Middle School Band Director Inspires Students to “Feel the Magic”

Middle School Spotlight
January 02, 2024

When Tiffany Hitz was in high school, she wasn’t sure if she wanted to be a music or math teacher. “I just wanted to be a teacher,” she said. “I was challenged in so many areas I was passionate about and I knew I wanted to teach one of those.”

In the end, a practical decision helped her decide. “As it turns out, there are not a lot of math education scholarships and there are a lot of music scholarships … especially if you play the French horn,” she said. It’s a decision that she doesn’t regret. And she continues to perform as a French horn player. 

Tiffany, pictured above in the center, is now the director of the middle school band at Robinson Secondary School. She continues to learn and practice music, hoping that her students will see how much she loves music and that she is still learning and growing as a musician and a teacher. 

“While I have a career in music, it’s not as a professional musician,” she says. “My career is as a teacher. While music is part of my job, it’s also part of my personal life. As a horn player, I generally sit in the middle of the band. Hearing all of the music happening around me and knowing the musicians around me care about me just because I am there…I want students to know that community part of playing music too, it’s really special.” 

The community built in a band, and the relationships and acceptance that you build, Tiffany thinks, is “pervasive in any music group.” The arts allow students to try things within a safety net. “If it didn’t go as well as you wanted it to, there’s a way to combat the negative self-talk; to say ‘I didn’t take a big enough breath’ or ‘my valve was sticky;’ it wasn’t necessarily ‘me,’” she explained. “But if it was beautiful: there’s a space to take ownership. It’s because you feel safe doing it, or are working toward feeling safe.”

Especially for teenagers in middle school, Tiffany appreciates how band can allow a student to “open up in a different way.” 

Even if they aren’t considering becoming professional musicians, Tiffany hopes her students realize music can always be a part of their lives. And it can help them prepare for many different careers. 
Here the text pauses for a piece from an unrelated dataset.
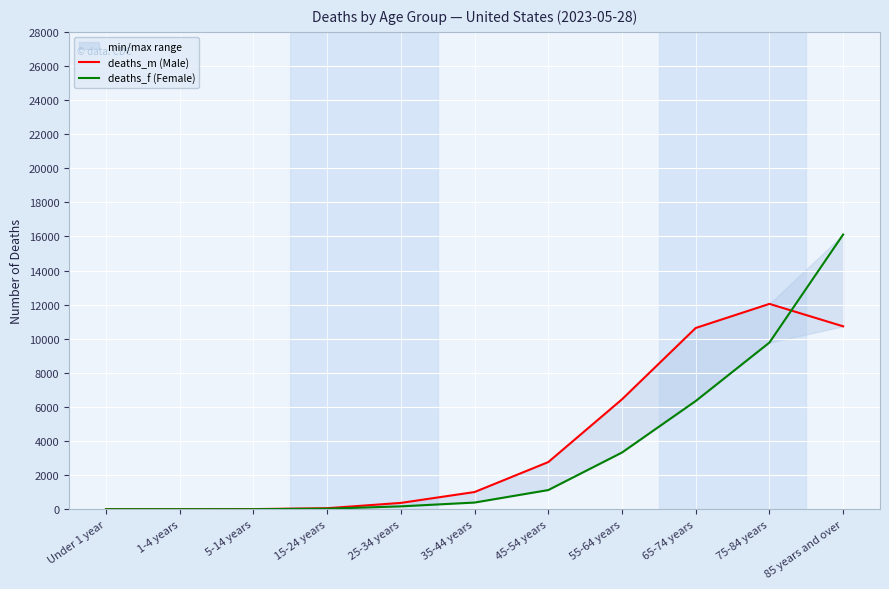

What is the value of the deaths_f (Female) point at the 3rd from the left?

2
“Music teaches everything. Every life skill — problem-solving, perseverance, diligence, goal setting, taking small steps to reach goals — middle school band allows a student to do all those things in a team setting,” she said. “It really is like functioning in another language. You track notes and rhythms and synthesize a million things all together.” 

Additionally, learning music can last a lifetime. “You’re never done. That’s the beauty and the curse of it,” Tiffany said. When a skill or a composition gets hard, she says you have to push through. “There’s a pot of gold at the end of that rainbow, and after that rainbow, there's another rainbow with another pot of gold,” she said about building skills. “It’s not about being perfect, it’s about [continually] being better. I want students to know that I still feel that magic. It doesn’t go away. It just gets better if you keep believing in yourself and just stick with it.” 

On Friday, December 22, Tiffany was announced by her college band director (pictured above at left) as one of eight Legion of Honor recipients from the John Philip Sousa Foundation. 

“It is overwhelming in the most beautiful way,” she says about the recognition. “It’s not that I’m particularly special, it’s that I’ve been put in situations where I’ve been given the opportunity to be noticed. I feel like I’m receiving it for lots of people. I am a product of all the interactions that I’ve had; and all the teachers, colleagues, and students I’ve had.”

“For as long as I can remember, I have been guided by teachers who helped me believe in possibility,” she told Bandworld Magazine. “Their actions helped me experience how music education positively impacts a life and they shared their belief that I could help inspire the next generation of musicians.”

Robinson Principal Tracey Phillips says the school community is “beyond lucky” to have Tiffany as a teacher. “Her dedication to students, staff, and the community is evident through her passion, enthusiasm, and a vigor that sets her apart from others,” Principal Phillips said. “Tiffany is committed to reaching, challenging, and preparing students for success in school and life.”